Molecular Name Lookup

HQS Molecules provides API access to the PubChem database, permitting name-to-structure and structure-to-name searches directly via Python scripts.

IMPORTANT: If you use the PubChem interface, your data will be sent over the internet to the PubChem servers.

Requests to PubChem are made via the PubChem data class, which stores the data retrieved after completion of each request. In the following example, a request is made using the molecule name:

>>> from hqs_molecules import PubChem
>>> pc = PubChem.from_name("2-methylprop-1-ene")
>>> print(pc.name)
Isobutylene
>>> print(pc.cid)
8255
>>> print(pc.formula)
C4H8
>>> print(pc.smiles)
CC(=C)C
>>> 

As shown above, the data retrieved is stored in the attributes

  • name for the compound name,
  • smiles for the SMILES string,
  • cid for the PubChem compound ID, and
  • formula for the molecular formula (as a MolecularFormula object).

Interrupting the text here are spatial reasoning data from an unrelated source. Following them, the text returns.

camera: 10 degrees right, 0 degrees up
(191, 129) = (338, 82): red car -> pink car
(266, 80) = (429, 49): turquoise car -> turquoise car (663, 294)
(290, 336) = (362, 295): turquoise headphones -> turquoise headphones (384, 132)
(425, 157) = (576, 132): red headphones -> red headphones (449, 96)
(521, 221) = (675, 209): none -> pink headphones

Note: the name stored in the name attribute may differ from the argument supplied for the request: the most entries for a compound on PubChem list multiple synonymous names, but the name attribute contains the representative title name selected on PubChem.

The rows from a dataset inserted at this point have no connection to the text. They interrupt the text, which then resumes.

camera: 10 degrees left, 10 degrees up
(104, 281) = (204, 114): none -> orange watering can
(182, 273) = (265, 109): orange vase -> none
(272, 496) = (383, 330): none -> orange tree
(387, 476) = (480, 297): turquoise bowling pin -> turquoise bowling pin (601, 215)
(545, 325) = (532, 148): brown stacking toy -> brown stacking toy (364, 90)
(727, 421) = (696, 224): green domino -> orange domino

Likewise, a reverse search can be performed using a SMILES string:

>>> pc = PubChem.from_smiles("COC1=C(C=CC(=C1)C=O)O")
>>> print(pc.name)
Vanillin
>>> 

Search by PubChem Compound Identifier

Finally, requests can be made using the PubChem compound identifier:

>>> pc = PubChem.from_cid(145742)
>>> print(pc.name)
Proline
>>> print(pc.smiles)
C1C[C@H](NC1)C(=O)O
>>> 

An important feature of the PubChem class is that it verifies the depositor of individual data items retrieved. Data is only made available if PubChem is listed as the data source.

As shown in the section on 2D to 3D structure conversion, a SMILES string can be used to generate a three-dimensional representation.